- AIM A -
Please list every header that divides the line integral thread into separate posts.
- AIM B -
For each statement about the line integral thread, answer yes or no and quote the deciding words. (i) The contour is parameterized with x(t) = t and y(t) = 2t. (ii) The parameter t runs from 0 to 2. (iii) The last post reports getting 5/3(1+2i) as the result.

- QUOTED TEXT -
Question

line integral

Answer 1

\[\int\limits_{0}^{1+2i} |z|^2 dz\]

Answer 2

\[\int\limits_{0}^{1+2i} (x^2-y^2)(dx+idy)\]

Answer 3

@ikram002p @zepdrix

Answer 4

Parameterize the contour by \(\gamma(t)=\langle t,2t \rangle\) for \(0\le t\le1\), where \(x(t)=t\) and \(y(t)=2t\). With \(z(t)=x(t)+iy(t)\), you have
\[\int_\gamma |z|^2\,\mathrm{d}z=\int_\gamma |x+iy|^2\,\mathrm{d}(x+iy)=\int_0^1(t^2-4t^2)(1+2i)\,\mathrm{d}t\]

Answer 5

I get -1-2i, but the answer is 5/3(1+2i)

- STORED DATA -
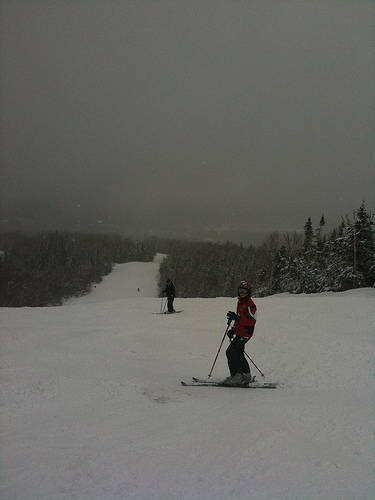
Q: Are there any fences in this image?
A: No, there are no fences.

- TASK RESPONSE A -
Question
Answer 1
Answer 2
Answer 3
Answer 4
Answer 5

- TASK RESPONSE B -
(i) Yes: "where \(x(t)=t\) and \(y(t)=2t\)"
(ii) No: "for \(0\le t\le1\)"
(iii) No: "I get -1-2i, but the answer is 5/3(1+2i)"